Я хочу мирного перехода от старого автономного ЦС к ЦС предприятия. Я собираюсь отключить сервер по завершении этого процесса.
Мой мыслительный процесс - опубликовать CRL с длинным окном в автономном ЦС и остановить службы сертификатов. Отсюда я думаю, что у меня должна быть возможность просто остановить службы сертификатов и создать свой корпоративный ЦС, как будто автономного блока не существует.
Я понимаю, что при этом я не смогу отозвать сертификаты на моем существующем автономном сервере и что в конечном итоге мне придется извлечь ссылку на мой старый сервер сертификатов из Active Directory.
Есть ли какие-нибудь зависания, о которых я должен знать, идя по этому маршруту и / или более чистой альтернативе?
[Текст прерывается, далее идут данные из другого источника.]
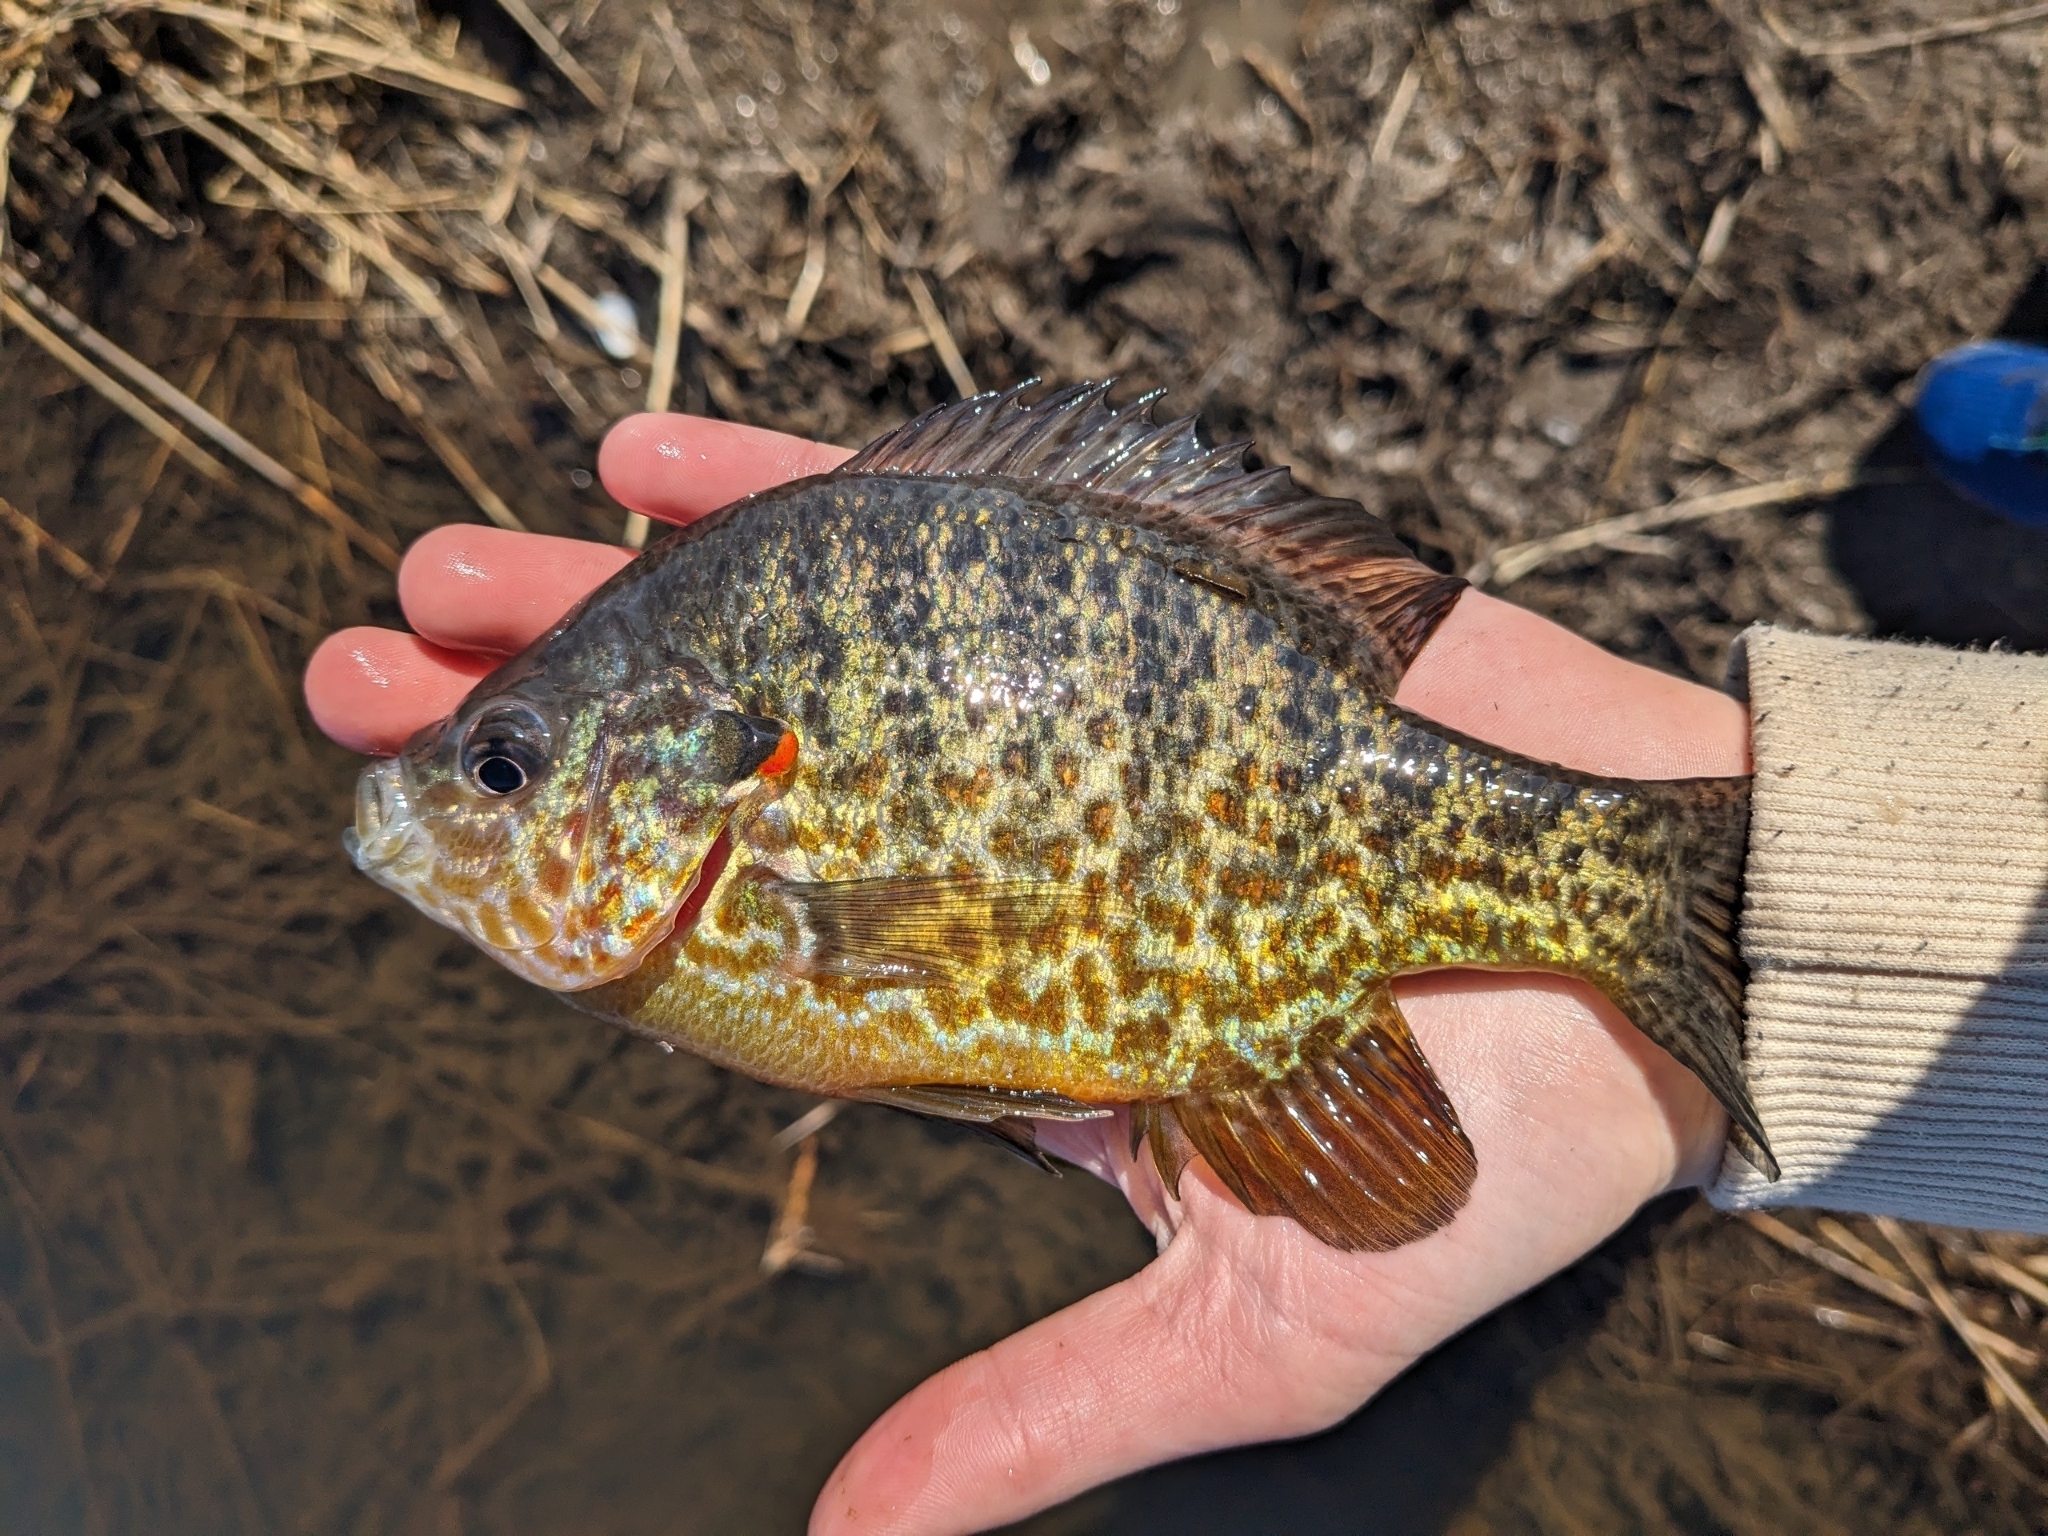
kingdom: Animalia
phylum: Chordata
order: Perciformes
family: Centrarchidae
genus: Lepomis
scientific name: Lepomis gibbosus
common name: Pumpkinseed
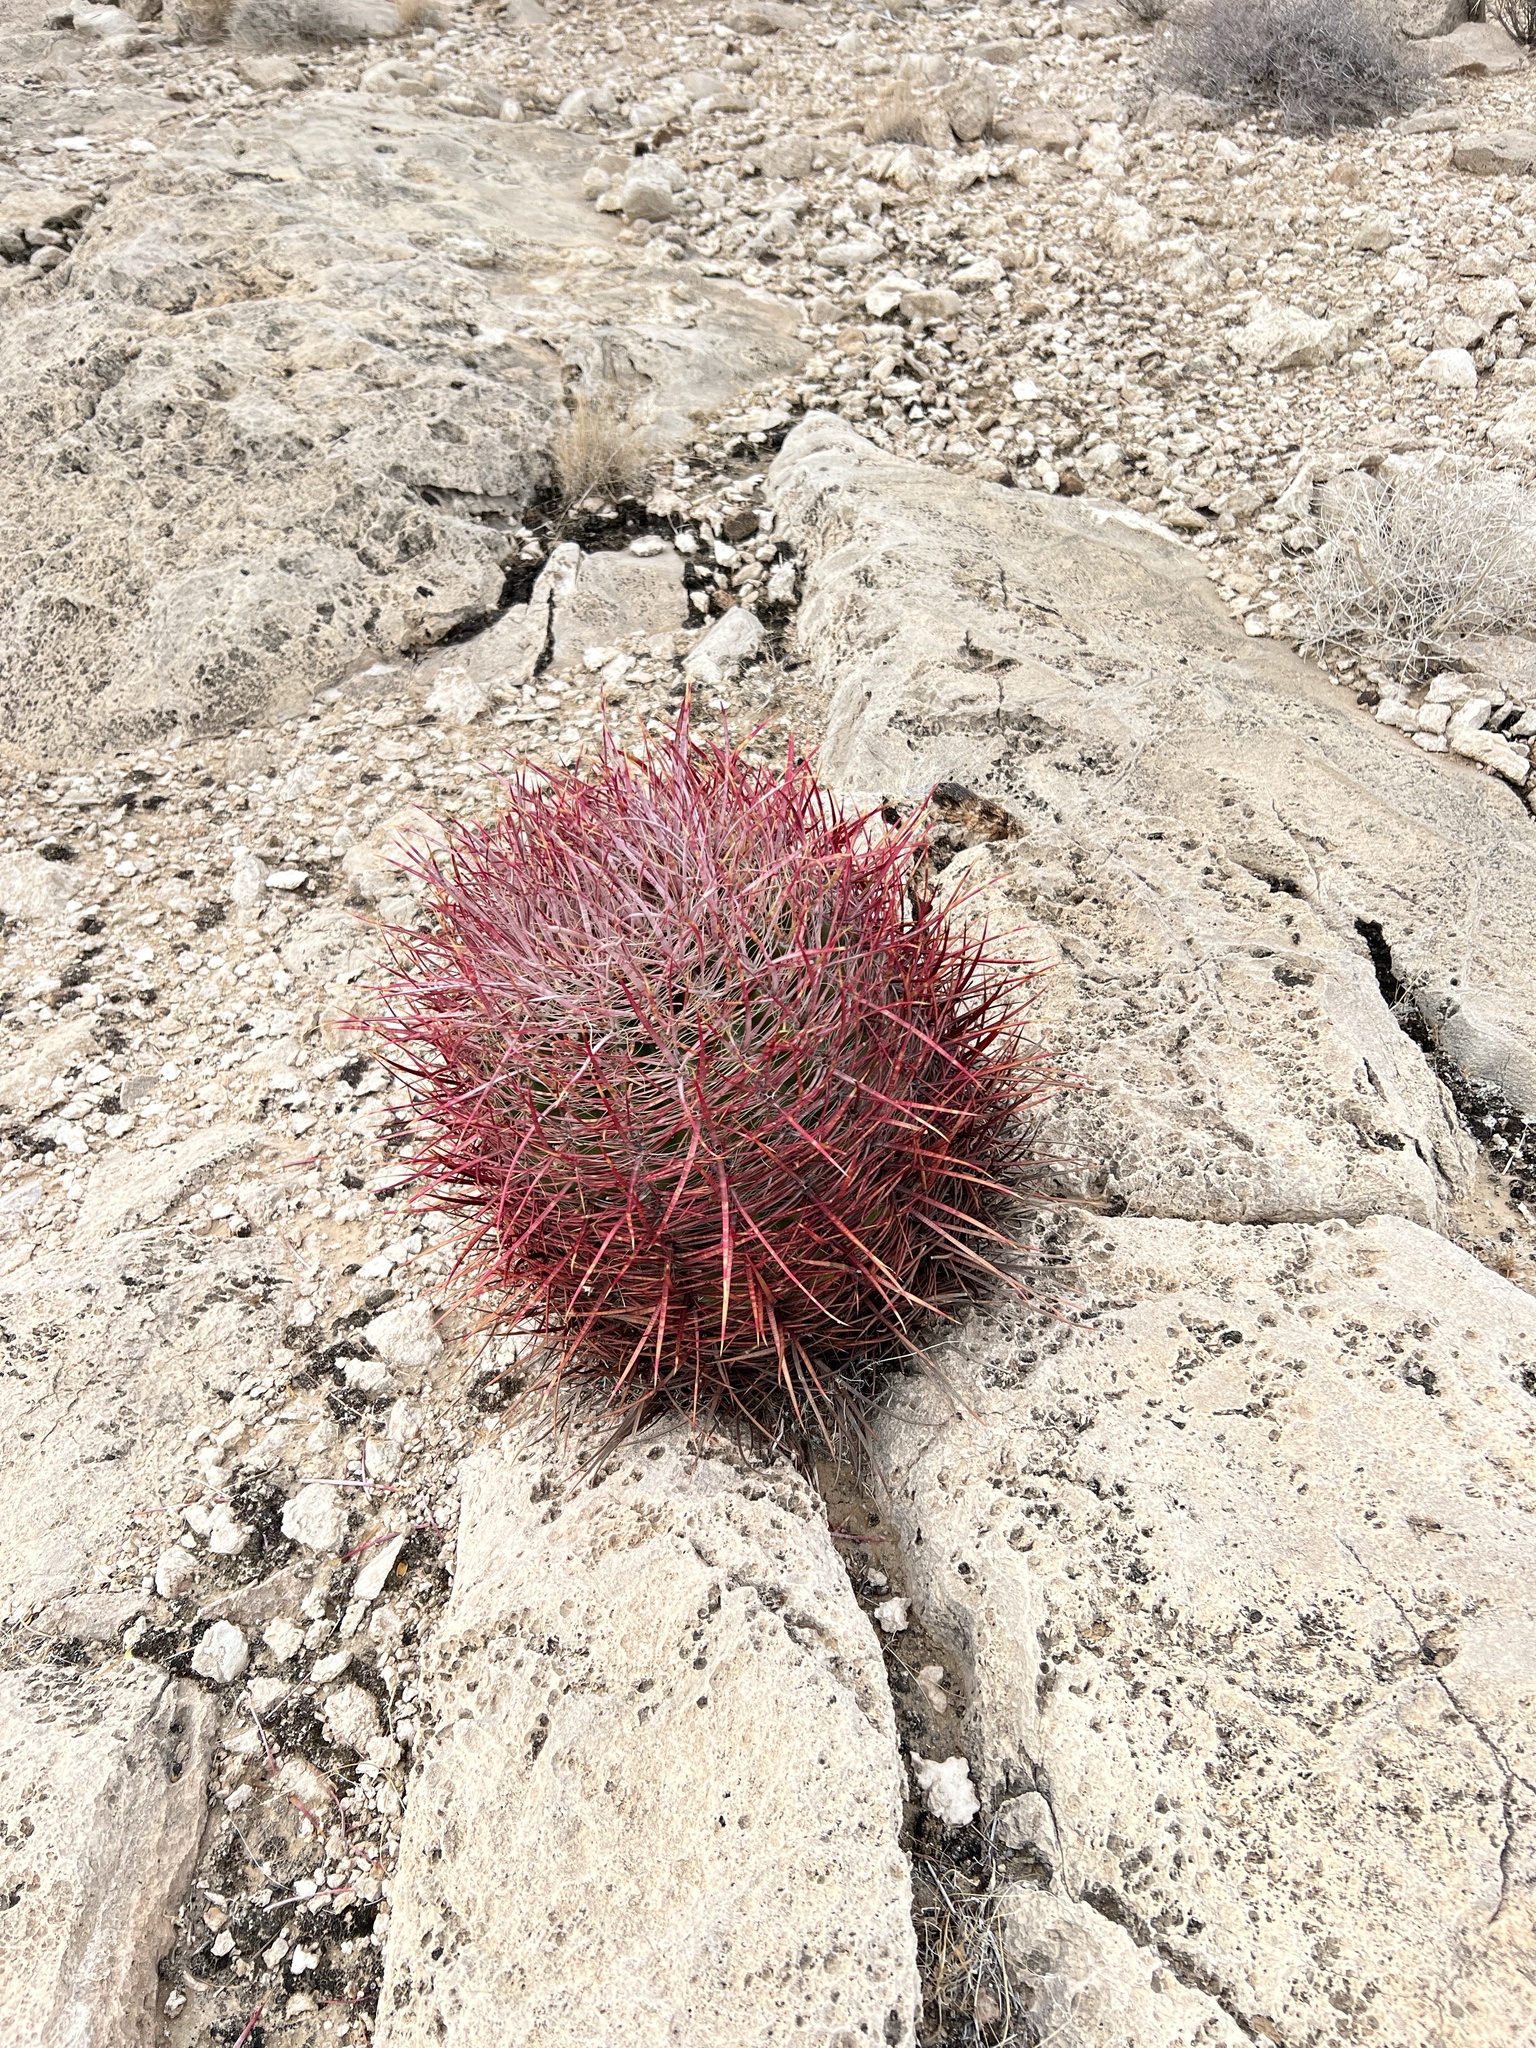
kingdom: Plantae
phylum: Tracheophyta
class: Magnoliopsida
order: Caryophyllales
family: Cactaceae
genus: Ferocactus
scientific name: Ferocactus cylindraceus
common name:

Меня особенно беспокоит наличие двух ящиков в качестве авторизованных центров сертификации в AD.
Я понимаю, что этот вопрос может касаться некоторых из тех же вопросов, что и этот предыдущий вопрос но я не хочу, чтобы мой старый сервер оставался в сети.
При создании автономного корневого ЦС с подчиненным ЦС предприятия обычно устанавливается корневой ЦС с длительным периодом проверки, чтобы вам не приходилось часто загружать его для повторной выдачи сертификата ЦС подчиненного.
При этом вы можете просто выдать корпоративному ЦС сертификат подчиненного ЦС, подписанный корнем, которому все уже доверяют. Импортируйте сертификат корневого CA и CRL в AD, и все будет в порядке. Вам следует по своему усмотрению повторно выпустить сертификаты, выданные автономным центром сертификации предприятия. У Microsoft есть довольно подробные инструкции по настройке этих различных сценариев. Вот
Вы не можете использовать автоматическую регистрацию без корпоративного центра сертификации, поэтому я не уверен, почему вы должны беспокоиться о том, чтобы офлайн «опубликовал». Возможно, вы захотите просто проверить в AD Sites & Services - в разделе Services -> Public Key Services -> Enrollment Services, что после завершения установки указан только центр сертификации предприятия.